I am going to summarise events 1967-1975 (as they relate to owning knowledge) as I see them at the University of Sydney. It is my hope that I can manage to be less Sydney-centric, so if anyone has suggested or remembered events at other universities – especially ones that relate to curriculum, knowledge, assessment – please let me know. This posting only covers '67 and '68.
In 1967 the University of Sydney librarian decided to raise the fine for overdue books. Students felt very strongly about this, though of course library fines is a difficult thing to be morally superior about and their arguments were things like richer students would keep the books ad get a better education. The main issue, repeated over and over again in Honi Soit, was that the university librarian had not consulted students and was therefore treating them like “morons”. Students held two fairly mild sit-ins in the library, until after it closed. University security officers (as they are now called – then Guards. Who also carried guns, incidentally) came but, on the second attempt, around 50 students undoubtedly had a fabulous time staying the night in Fisher library, after which one student was disciplined (and his cause was then carried on, of course). The disciplining of a student protest leader on an issue that directly impacted students (or at least those who returned their books late, I suppose) suggested to the SRC that it should have representation on the university Senate and the disciplinary body, the Proctorial board.

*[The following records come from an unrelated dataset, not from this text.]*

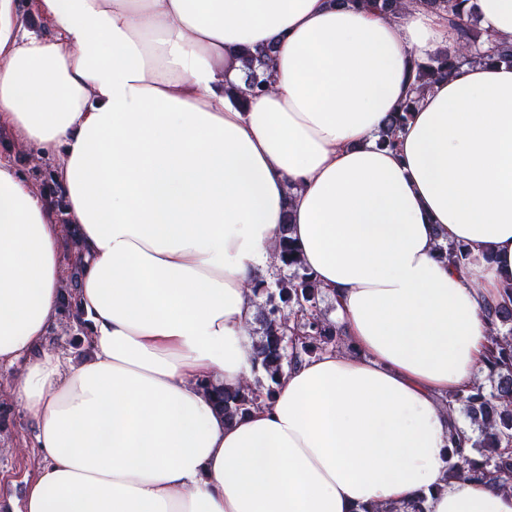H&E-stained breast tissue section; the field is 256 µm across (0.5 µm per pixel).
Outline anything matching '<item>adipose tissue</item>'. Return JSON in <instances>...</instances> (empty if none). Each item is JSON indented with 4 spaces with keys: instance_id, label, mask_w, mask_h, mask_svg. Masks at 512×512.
<instances>
[{
    "instance_id": "1",
    "label": "adipose tissue",
    "mask_w": 512,
    "mask_h": 512,
    "mask_svg": "<svg viewBox=\"0 0 512 512\" xmlns=\"http://www.w3.org/2000/svg\"><path fill=\"white\" fill-rule=\"evenodd\" d=\"M512 39V0H471ZM0 0V126L43 155L81 241L88 353L50 339L62 227L0 160V369L40 459L24 512H512V490L451 477L440 401L485 370L483 307L512 283V65L420 96L379 147L414 60L447 18L352 0ZM275 84L233 103L241 60ZM350 351L285 369L225 420L200 382L254 372L251 280L282 224ZM463 244L462 268L439 249ZM19 9V20L23 28L41 33L51 30V22L39 13L36 0H20ZM415 103V98L408 99L400 105V108L397 112L391 113L384 127L379 133V145L389 148H393L395 146L398 132H400L407 124V121L411 116L410 113L413 112Z\"/></svg>"
}]
</instances>
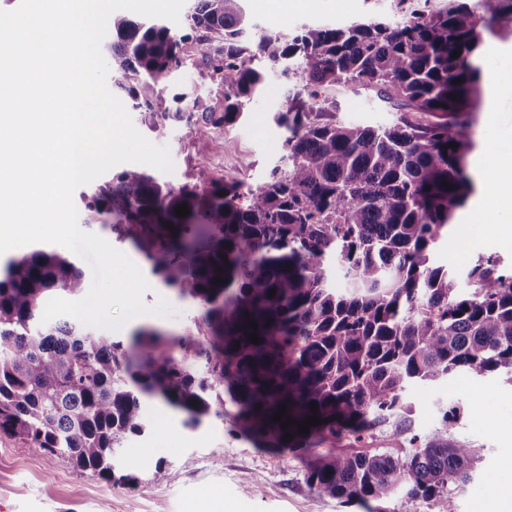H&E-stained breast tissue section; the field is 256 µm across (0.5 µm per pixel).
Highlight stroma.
I'll list each match as a JSON object with an SVG mask.
<instances>
[{
    "mask_svg": "<svg viewBox=\"0 0 512 512\" xmlns=\"http://www.w3.org/2000/svg\"><path fill=\"white\" fill-rule=\"evenodd\" d=\"M246 13L260 26L293 32L304 24L346 25L370 18L395 21L410 11L446 9L448 0H312L303 10L278 12L272 0H242ZM481 52L495 75L484 83L482 110L477 115L476 147L467 158L475 191L465 207L454 214L448 232L433 251L436 264L466 272L481 255L512 265V244L485 231L480 201L485 193L484 172L490 160L486 129L494 127L501 139L512 141V86L496 75L512 70V37H485ZM170 75L169 93L186 92L224 105V88L199 67L190 49ZM299 89L296 77L268 76L261 96L247 108L245 119L212 129L208 136L188 135L185 119L176 115L158 119L147 129L139 113L131 118L152 143L167 147L173 163L169 173L157 172L159 181L173 187L186 183L255 186L270 169L282 163L285 135L273 115ZM337 102L336 116L343 123L362 126L392 121L369 91L326 89ZM146 304L167 298L178 310L161 318L140 315L120 329L129 335L142 325H153L184 335L200 310L191 300L158 281H151ZM405 396L413 407L414 427L426 434L436 428L442 408L457 406L459 437L473 448L477 461L469 482L454 491L456 512H479L487 499V485L504 482L503 464L512 457V435L492 429L494 417L512 419V382L501 375L470 377L466 382L413 384ZM149 420L144 435L126 438L114 461L115 482L96 473L72 468L60 458L29 448L20 440L0 434V512H218L227 505L235 512H445L441 500L399 496L380 504L345 506L335 498L310 490L306 474L321 456L351 451L348 440L323 445L308 453L274 454L256 448L235 431L234 409L225 406L223 419L210 418L198 428L185 427L180 411L157 400L145 408Z\"/></svg>",
    "mask_w": 512,
    "mask_h": 512,
    "instance_id": "1",
    "label": "stroma"
}]
</instances>
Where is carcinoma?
<instances>
[{"mask_svg":"<svg viewBox=\"0 0 512 512\" xmlns=\"http://www.w3.org/2000/svg\"><path fill=\"white\" fill-rule=\"evenodd\" d=\"M110 26L107 64L123 99L152 126L182 103L176 116H187L197 138L235 123L262 92L265 70L293 72L302 90L274 116L287 132V162L246 190L219 181L174 188L126 169L85 197V223L112 222L116 239L162 285L199 306L183 338L149 326L118 339L74 320L43 324L49 299L83 293L79 268L43 248L8 259L0 273V434L110 482L118 448L147 429L145 401H162L197 427L224 418L227 400L237 431L274 453L343 437L407 443L400 455L324 456L306 476L321 497L365 505L403 492L441 498L454 512L453 492L475 462L457 435L460 408L442 410L440 426L420 436L404 393L411 383L467 373L512 381V267L480 256L464 289L452 268L431 260L474 192L467 156L489 69L480 47L485 33L512 34V0H452L446 11L396 23L252 35L240 0H196L179 37L122 14ZM184 43L224 85V108L168 96ZM333 86L374 91L395 122L336 121V101L323 96ZM181 204L189 215H176ZM333 260L342 288L329 275ZM252 333L262 343L250 342ZM284 404L298 422L316 415L324 423L307 434L284 430L272 421Z\"/></svg>","mask_w":512,"mask_h":512,"instance_id":"obj_1","label":"carcinoma"}]
</instances>
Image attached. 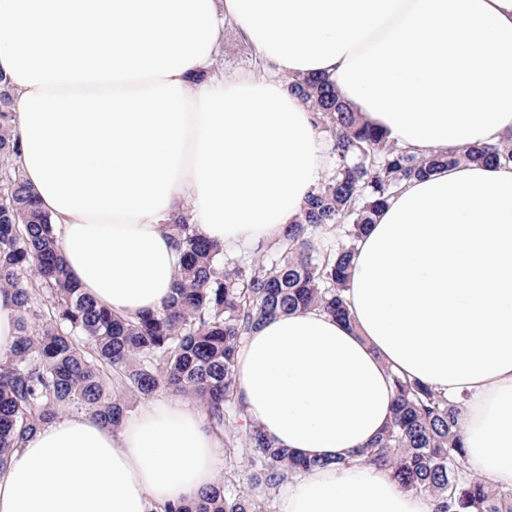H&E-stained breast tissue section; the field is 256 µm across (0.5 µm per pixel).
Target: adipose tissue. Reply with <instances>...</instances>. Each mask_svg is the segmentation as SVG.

The brand spanking new Macquarie university appointed a student senator who would sit on its proctorial board during that year, and students expressed shame that the new university was ahead of Sydney (HS40(18)200767).
In 1968 some staff and students from Sydney set up the Free University (known as the Free U) in a house in Calder St Darlington (just around the corner from Sydney), based on similar organizations in the United States. The Free U was an experiment in pedagogy, largely, allowing course convenors and students to have a say in how a loosely planned course would. It was a movement against the traditional assumptions of university teaching, where teachers know and students don’t, meaning courses are based on what teachers already know. At the Free U, courses could be based on what no one knows and they could try to figure it out together. It also meant they could freely explore issues such as Marxism and democracy in education, which were less readily explorable on campus at that time. At its peak the Free U had around 300 members, though it closed in 1972.
David Stove was, alongside the (even) more vocal Armstrong , was especially concerned about student protest. In fact, many professors and university administrators were after Berkeley and would become after Paris’ Mai 68.
At the start of 1968 Stove wrote an article for Honi Soit that seems to have no point except to be insulting and suggest that more was to come. Here’s an excerpt of Stove’s article:
“Not all the campus radicals are so disoriented by the thoughts of Mao-Tse-Tung or other hallucinogenic drugs as to be incapable of action. Some of them found enough energy, for example to inaugurate the Free University (though admittedly this involves no more than the assembly of an article which is imported from America all ready-cut, complete with instruction-manual of assorted meaningless sayings about alienation, etc.).”
David Stove">Stove and – more so, really – Armstrong, over the next 5 years, would come to represent the attitude of ‘god professors’. Indeed, Armstrong’s real success, we might think, was in embodying the image of the type of professor students were so angry about – helping to create a focus and reality for the rebellion and transformations to come.